EXERCISE BRIEF: Please quote the lines of the data below exactly, starting at the line that contains "common name: Black kite" and ending at the line that contains "scientific name: Embernagra platensis", with both of those lines included and no others.

══════════════════════════════

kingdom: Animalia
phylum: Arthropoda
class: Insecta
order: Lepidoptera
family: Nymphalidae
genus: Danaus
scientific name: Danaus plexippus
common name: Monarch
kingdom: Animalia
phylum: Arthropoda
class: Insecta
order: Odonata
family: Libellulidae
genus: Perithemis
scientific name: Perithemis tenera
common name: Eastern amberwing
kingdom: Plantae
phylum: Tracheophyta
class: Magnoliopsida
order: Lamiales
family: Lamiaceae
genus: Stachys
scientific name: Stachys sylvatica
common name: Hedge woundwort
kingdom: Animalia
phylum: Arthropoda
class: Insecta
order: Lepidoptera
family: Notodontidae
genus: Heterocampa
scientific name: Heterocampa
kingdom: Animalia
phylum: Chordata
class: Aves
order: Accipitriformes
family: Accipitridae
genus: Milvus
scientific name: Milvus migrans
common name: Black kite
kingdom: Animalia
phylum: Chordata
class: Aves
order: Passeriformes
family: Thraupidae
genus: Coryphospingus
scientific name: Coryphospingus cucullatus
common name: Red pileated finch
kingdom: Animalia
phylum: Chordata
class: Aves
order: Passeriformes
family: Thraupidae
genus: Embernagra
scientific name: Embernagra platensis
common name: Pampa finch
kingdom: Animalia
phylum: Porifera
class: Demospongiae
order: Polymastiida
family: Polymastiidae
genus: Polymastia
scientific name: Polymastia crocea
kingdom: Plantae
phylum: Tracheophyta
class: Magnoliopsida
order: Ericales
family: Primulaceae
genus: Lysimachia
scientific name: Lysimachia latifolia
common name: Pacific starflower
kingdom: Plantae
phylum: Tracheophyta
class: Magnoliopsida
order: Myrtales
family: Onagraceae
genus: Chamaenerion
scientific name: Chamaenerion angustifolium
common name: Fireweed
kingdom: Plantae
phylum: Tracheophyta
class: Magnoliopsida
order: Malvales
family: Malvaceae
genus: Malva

══════════════════════════════

SOLVED PROBLEM:
common name: Black kite
kingdom: Animalia
phylum: Chordata
class: Aves
order: Passeriformes
family: Thraupidae
genus: Coryphospingus
scientific name: Coryphospingus cucullatus
common name: Red pileated finch
kingdom: Animalia
phylum: Chordata
class: Aves
order: Passeriformes
family: Thraupidae
genus: Embernagra
scientific name: Embernagra platensis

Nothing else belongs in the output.